#### What the task requires
Would you transcribe the line containing "16: (245, 64, 3.76)" and every line after it, through the end of the records below, exactly and with nothing else?
***** Data provided *****
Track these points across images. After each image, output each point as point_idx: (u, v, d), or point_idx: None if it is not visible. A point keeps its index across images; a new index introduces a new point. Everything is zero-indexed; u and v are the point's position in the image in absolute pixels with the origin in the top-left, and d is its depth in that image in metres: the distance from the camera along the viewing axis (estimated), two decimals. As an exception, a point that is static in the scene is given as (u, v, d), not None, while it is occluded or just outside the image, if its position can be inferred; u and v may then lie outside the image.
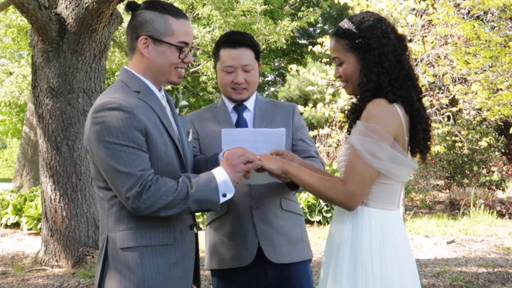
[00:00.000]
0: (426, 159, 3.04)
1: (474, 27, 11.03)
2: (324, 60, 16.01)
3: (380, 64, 2.81)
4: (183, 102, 3.28)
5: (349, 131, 2.90)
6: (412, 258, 2.97)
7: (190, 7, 18.96)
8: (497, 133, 19.61)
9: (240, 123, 3.85)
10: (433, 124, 13.62)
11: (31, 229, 13.10)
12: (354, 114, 2.93)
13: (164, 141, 2.83)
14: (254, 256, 3.65)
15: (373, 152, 2.72)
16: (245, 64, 3.76)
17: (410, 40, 11.98)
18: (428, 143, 2.95)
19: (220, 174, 2.81)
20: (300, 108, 12.02)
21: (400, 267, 2.81)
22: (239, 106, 3.88)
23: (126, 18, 16.62)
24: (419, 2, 11.83)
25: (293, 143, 3.82)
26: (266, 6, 20.35)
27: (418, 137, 2.87)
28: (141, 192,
*****
#### Response to this task
16: (245, 64, 3.76)
17: (410, 40, 11.98)
18: (428, 143, 2.95)
19: (220, 174, 2.81)
20: (300, 108, 12.02)
21: (400, 267, 2.81)
22: (239, 106, 3.88)
23: (126, 18, 16.62)
24: (419, 2, 11.83)
25: (293, 143, 3.82)
26: (266, 6, 20.35)
27: (418, 137, 2.87)
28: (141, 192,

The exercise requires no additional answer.